Bitcoin and other initial cryptocurrencies have failed to be an “attractive method of payment or value storage,” according to a new report by the G7 and the Bank for International Settlements (BIS).
However, in the October G7 report, it is argued that cryptocurrencies whose prices are pegged to other assets, or stablecoins, such as Libra, pose a growing threat to monetary policies, financial stability and competition.
The widely adopted stablecoins to which it has been referred as “global stablecoins” have the potential to reach an international audience and have “significant adverse effects” on the current economic system, according to what the G7 report argues.
Meanwhile, first-generation cryptocurrencies such as Bitcoin have suffered from high price volatility, limits on scalability, complicated user interfaces and issues concerning governance and regulation, among other challenges. Consequently, cryptocurrencies have functioned more as a highly speculative asset class for certain investors and for those linked to illicit activity, rather than as a means to make payments.
The G7 report adds that the taxonomy of stablecoins (defined as an equivalent of money, contractual property rights, or rights against the issuer of an asset) will continue to be a prominent legal issue for some time. The effects of stable currencies on established monetary systems, such as electronic bank transfers, have not yet been fully understood.

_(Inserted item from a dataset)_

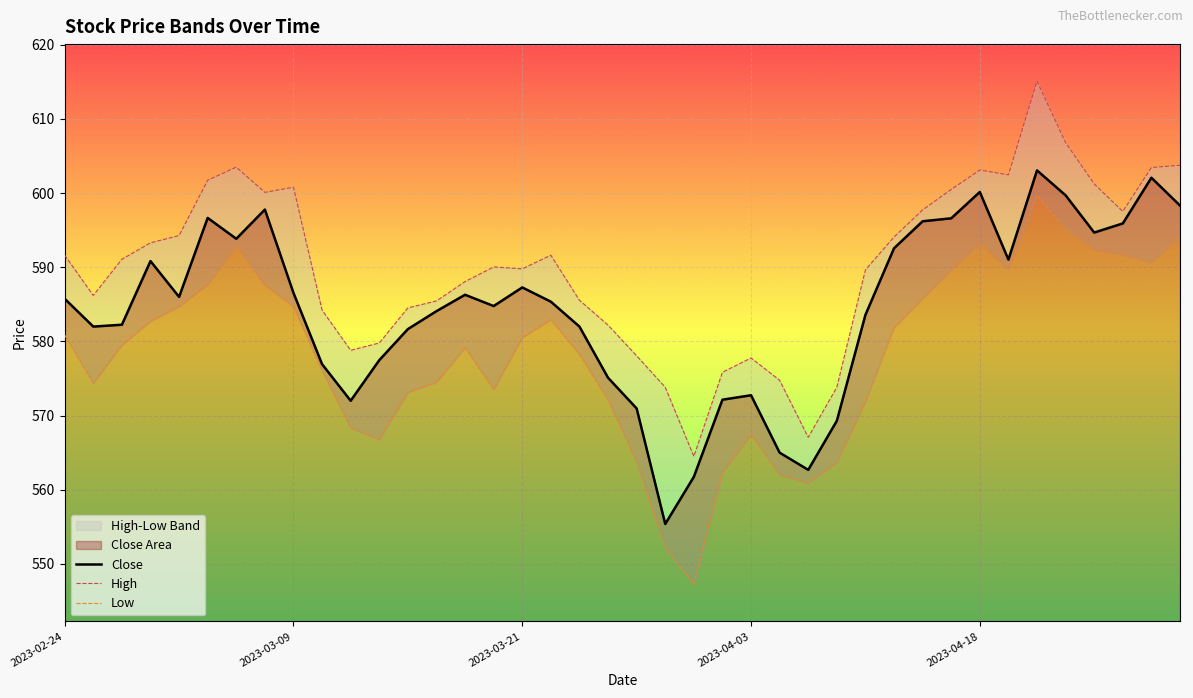

What is the lowest value of the Close series?

555.4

Stablecoins might offer faster, cheaper and more inclusive payments, but only on the condition that a significant amount of risk is assumed, as warned by the G7.
On a footnote, the G7 report states that the management of the Libra Association by the Swiss Financial Markets Supervisory Authority (FINMA), which falls under the range of regulatory action in Geneva, is in agreement with the recommendations on stablecoins made by the G7.

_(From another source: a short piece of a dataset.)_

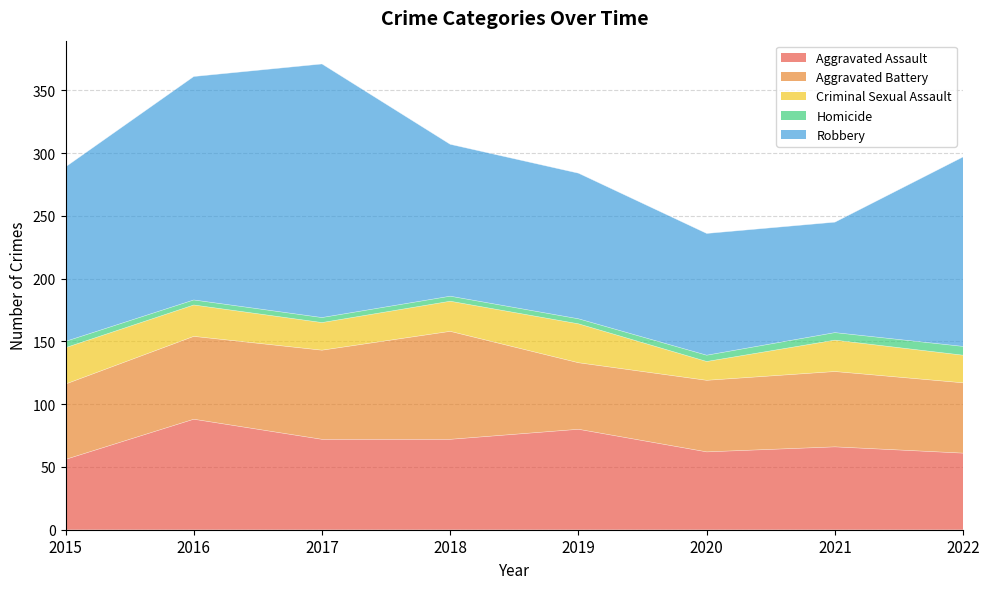

True or false: Criminal Sexual Assault and Robbery cross at least once.

False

The FINMA recently said that Libra focuses on the need for international coordination and “appropriate prudential requirements” for all services offered over those of a payment system.
The report on stablecoins was prepared at a request of the G7 in July, shortly after the launch of Libra in June. Although it was obviously largely directed at the project, the report only mentions Libra in a footnote.
In response to the G7, the Libra Association sent a memo on Friday, October 11th, stating that the stablecoin “has no intention of changing the role and the influence of Central Banks.”
Then it added that wallets and other financial systems operating in the Libra network (including exchange houses and entry and exit ramps) will have to comply with regulations, as well as with local capital controls, which can be adjusted to prevent large amounts of local currency from passing to Libra in emerging markets.
Investors should learn about what happens in the world of cryptocurrencies in order to learn how to make the best decisions. One way to do so is through articles in which they can read what experts like those from the G7 explain about the evolution of the market of cryptocurrencies.